Home > Back-end >  Using Pytest to test a Python Program
Using Pytest to test a Python Program

Time:11-30

TI am quite new to Python Programming and have a question on testing using Pytest. In a high-level, I have a program that takes 3 pieces of user input and generates a text file in the end. For my tests, I want to basically compare the files my program outputted, with what it should be.

Now, I am not sure how to go about testing. The program itself takes no arguments, but just relies on 3 pieces of user input, which I'll use monkeypatch to simulate. Do I create a new python file called program_test.py and have methods in here that call the original program? I have tried this, but I'm having trouble actually calling the original program and sending in the simulated inputs. Or, do I have tests in the original program (which doesn't make much sense to me).

I want something like this:

import my_program

def test_1():
    inputs = iter(['input1', 'input2', 'input3'])
    monkeypatch.setattr('builtins.input', lambda x: next(inputs))
    my_program
    # now do some assertion with some file comparison
    # pseudocode
    assert filecompare.cmp(expectedfile, actualfile)

This just seems to be running the original program and I think its to do with the import statement i.e. it is never running test_1(), probably because I never call it?

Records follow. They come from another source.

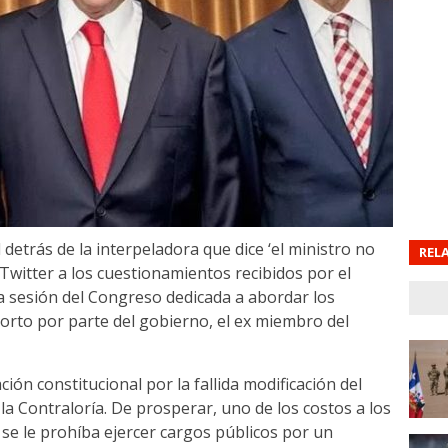
detrás de la interpeladora que dice ‘el ministro no
REL
Twitter a los cuestionamientos recibidos por el
una sesión del Congreso dedicada a abordar los
orto por parte del gobierno, el ex miembro del
ión constitucional por la fallida modificación del
la Contraloría. De prosperar, uno de los costos a los
e se le prohíba ejercer cargos públicos por un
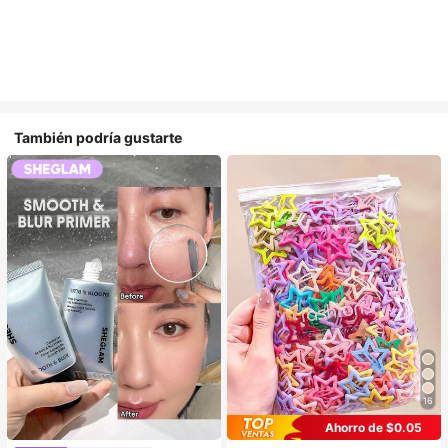
También podría gustarte
16
Ahorro de $0.05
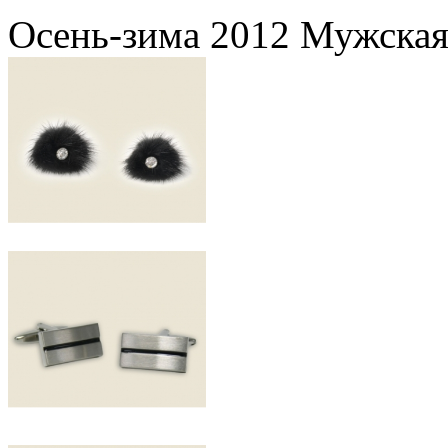
Осень-зима 2012 Мужская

Any help would be appreciated!

CodePudding user response:

Without providing your my_program code it's hard to tell what's going on.

Since you are mentioning import problems, I guess your not defining main() and if __name__ == "__main__".

Here's a little example of how you can test that.

First, structure your my_program to have main function which contains the code and then add if __name__ == "__main__" which will allow you to run main function if the my_program is executed directly but also to import my_program as module to other files (without running it, for more information please see: What does if name == "main": do?).

my_program:

def main():
    x = input()
    y = input()
    z = input()
    with open("test", "w") as f_out:
        f_out.write(f"{x}-{y}-{z}")


if __name__ == "__main__":
    main()

Now you can create a test.py file and test the main function of my_program:

import os
import filecmp
import my_program


def test_success(monkeypatch):
    inputs = ["input1", "input2", "input3"]
    monkeypatch.setattr("builtins.input", lambda: next(iter(inputs)))
    my_program.main()
    with open("expected", "w") as f_out:
        f_out.write("-".join(inputs))
    assert filecmp.cmp("expected", "test")
    os.remove("test")
    os.remove("expected")


def test_fail(monkeypatch):
    inputs = ["input1", "input2", "input3"]
    monkeypatch.setattr("builtins.input", lambda: next(iter(inputs)))
    my_program.main()
    with open("expected", "w") as f_out:
        f_out.write("something-else-test")
    assert not filecmp.cmp("expected", "test")
    os.remove("test")
    os.remove("expected")

This is an example so I used os.remove to delete the files. Ideally you would define fixtures in your tests to use tempfile and generate random temporary files which will be automatically deleted after your tests.